Une insuffisance rénale peut s’accompagner d’un rétrécissement de l’artère rénale, couplée à une baisse de la pression en aval de celle-ci. En réaction les reins vont surproduire de la rénine (également appelée angiotensinogénase), une enzyme qui va accroître directement et indirectement les concentrations plasmatiques d’hormones angiotensine (un puissant vasoconstricteur) et aldostérone (qui accroît la concentration de sodium dans le plasma, donc élève la pression sanguine). En conséquence, de trop fortes sécrétions de rénine conduisent à de l’hypertension artérielle.
Boire beaucoup d'eau limitera la concentration minérale dans les reins, et permettra une meilleure dilution des urines, limitant ainsi le risque de calculs rénaux et urinaires. Cependant, si l’insuffisance rénale est déjà installée, un apport hydrique trop important peut être néfaste pour la santé (rétention d’eau, hyponatrémie, œdèmes, hypertension), car des reins diminués auront un potentiel d’excrétion hydrique davantage limité.
Dans le cas d’une hyperuricémie il est conseillé de boire de l’eau alcanisante (bicarbonatée), mais pas trop dosée en sodium. La propriété alcaline du bicarbonate va rééquilibrer le pH sanguin en contrecarrant l’action acidifiante de l’acide urique, la rendant ainsi plus soluble et plus facilement évacuable, ce qui limitera la formation de cristaux d’urate. Les personnes à pathologies rénales, cardiaques, ou faisant de d’hypertension artérielle, doivent choisir une eau bicarbonatée faiblement concentrée en sodium (Salvetat ou Perrier par exemple).
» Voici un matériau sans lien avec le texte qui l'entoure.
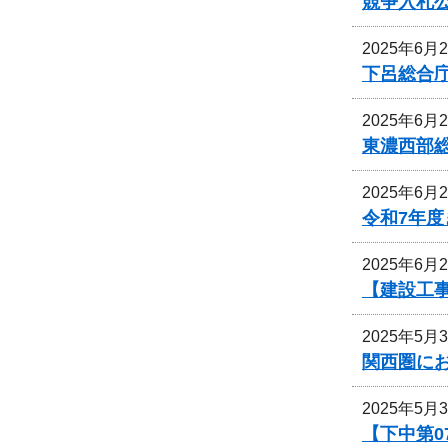
競争入札
2025年6月
下呂総合
2025年6月
東濃西部
2025年6月
令和7年
2025年6月
【建設工
2025年5月
関西圏に
2025年5月
【下中第0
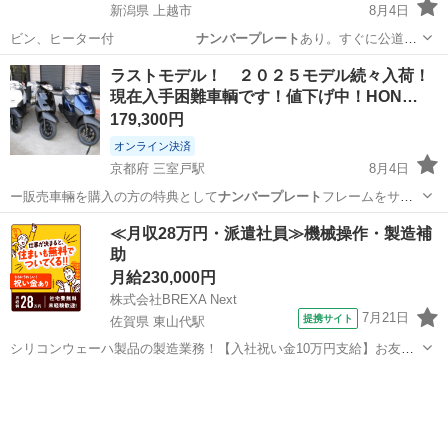
新潟県 上越市
8月4日
ビン、ヒーター付
ナンバープレート
あり。すぐに公道を
運転可能です！…
新潟
上越市
その他
ホイールローダー
ラストモデル！ ２０２５モデル続々入荷！
現在入手困難車輌です！値下げ中！HON…
179,300円
オンライン決済
京都府 三室戸駅
8月4日
ー販売車輛を購入の方の特典として
ナンバープレート
フレームをサー
ビスさせて頂きます…
京都
宇治市
三室戸駅
ホンダ
二輪車
≪月収28万円・派遣社員≫機械操作・製造補
助
月給230,000円
株式会社BREXA Next
7月21日
提携サイト
佐賀県 東山代駅
シリコンウェーハ製品の製造業務！【入社祝い金10万円支給】お友達
やカップルとの応募OK◎年間休日129日＆休出なしでプライベート充
佐賀
伊万里市
東山代駅
その他
実♪業務はクリーンルームで快適作業◎自社正社員登用制度あり★1食
300円～の格安食堂あり！《佐...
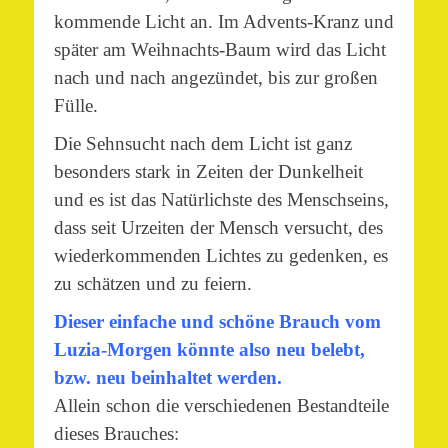
kommende Licht an. Im Advents-Kranz und
später am Weihnachts-Baum wird das Licht
nach und nach angezündet, bis zur großen
Fülle.
Die Sehnsucht nach dem Licht ist ganz
besonders stark in Zeiten der Dunkelheit
und es ist das Natürlichste des Menschseins,
dass seit Urzeiten der Mensch versucht, des
wiederkommenden Lichtes zu gedenken, es
zu schätzen und zu feiern.
Dieser einfache und schöne Brauch vom
Luzia-Morgen könnte also neu belebt,
bzw. neu beinhaltet werden.
Allein schon die verschiedenen Bestandteile
dieses Brauches:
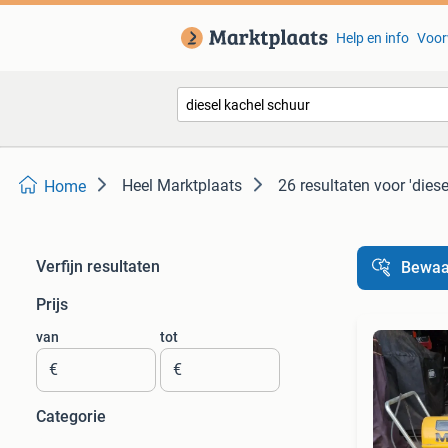
Help en info
Voor
Heel Marktplaats
26 resultaten
voor 'dies
Home
Verfijn resultaten
Bewaa
Prijs
van
tot
€
€
Categorie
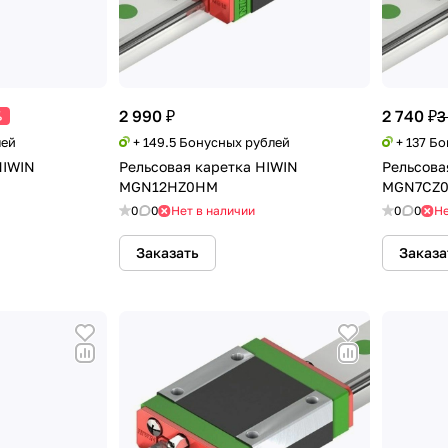
2 990 ₽
2 740 ₽
3
%
лей
+ 149.5 Бонусных рублей
+ 137 Б
HIWIN
Рельсовая каретка HIWIN
Рельсова
MGN12HZ0HM
MGN7СZ
0
0
Нет в наличии
0
0
Не
Заказать
Заказа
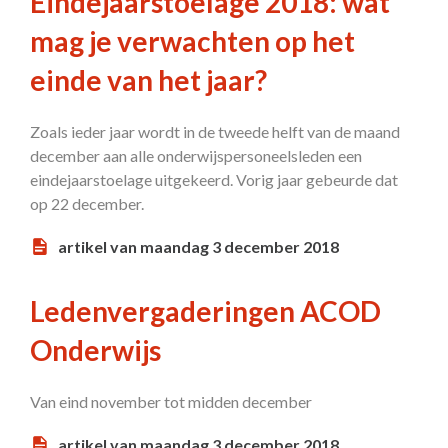
Eindejaarstoelage 2018: wat
mag je verwachten op het
einde van het jaar?
Zoals ieder jaar wordt in de tweede helft van de maand
december aan alle onderwijspersoneelsleden een
eindejaarstoelage uitgekeerd. Vorig jaar gebeurde dat
op 22 december.
artikel van maandag 3 december 2018
Ledenvergaderingen ACOD
Onderwijs
Van eind november tot midden december
artikel van maandag 3 december 2018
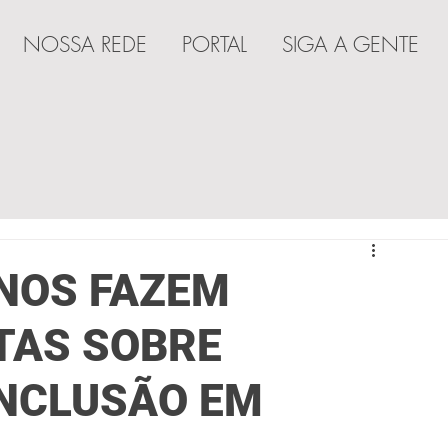
NOSSA REDE
PORTAL
SIGA A GENTE
A
NOS FAZEM
TAS SOBRE
INCLUSÃO EM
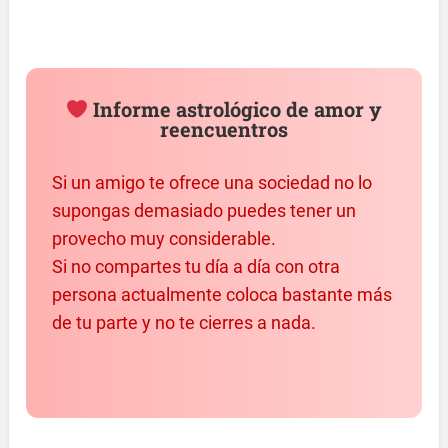
Informe astrológico de amor y
reencuentros
Si un amigo te ofrece una sociedad no lo
supongas demasiado puedes tener un
provecho muy considerable.
Si no compartes tu día a día con otra
persona actualmente coloca bastante más
de tu parte y no te cierres a nada.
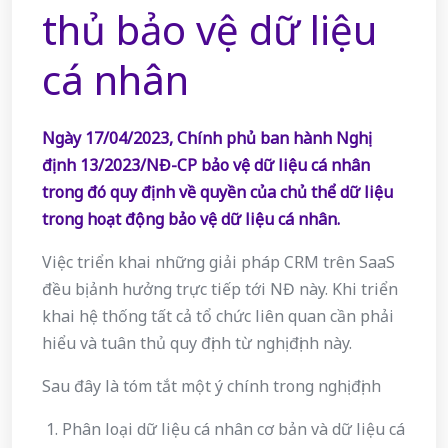
thủ bảo vệ dữ liệu
cá nhân
Ngày 17/04/2023, Chính phủ ban hành Nghị
định 13/2023/NĐ-CP bảo vệ dữ liệu cá nhân
trong đó quy định về quyền của chủ thể dữ liệu
trong hoạt động bảo vệ dữ liệu cá nhân.
Việc triển khai những giải pháp CRM trên SaaS
đều bị ảnh hưởng trực tiếp tới NĐ này. Khi triển
khai hệ thống tất cả tổ chức liên quan cần phải
hiểu và tuân thủ quy định từ nghị định này.
Sau đây là tóm tắt một ý chính trong nghị định
Phân loại dữ liệu cá nhân cơ bản và dữ liệu cá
Comme nous l'avons vu dans cet article, il est inutile, mais également dangereux, d’inonder son organisme de protéines. Il convient plutôt de réguler vos apports protéiques selon la nature et l’intensité de votre activité physique journalière. Il sera également plus judicieux d’optimiser sa stratégie diététique en privilégiant la qualité des protéines plutôt que la quantité, ceci afin que les aminoacides distribués dans le sang soient captés et utilisés efficacement par les cellules, optimisant ainsi la protéosynthèse (et notamment l’anabolisme musculaire, chez les sportifs).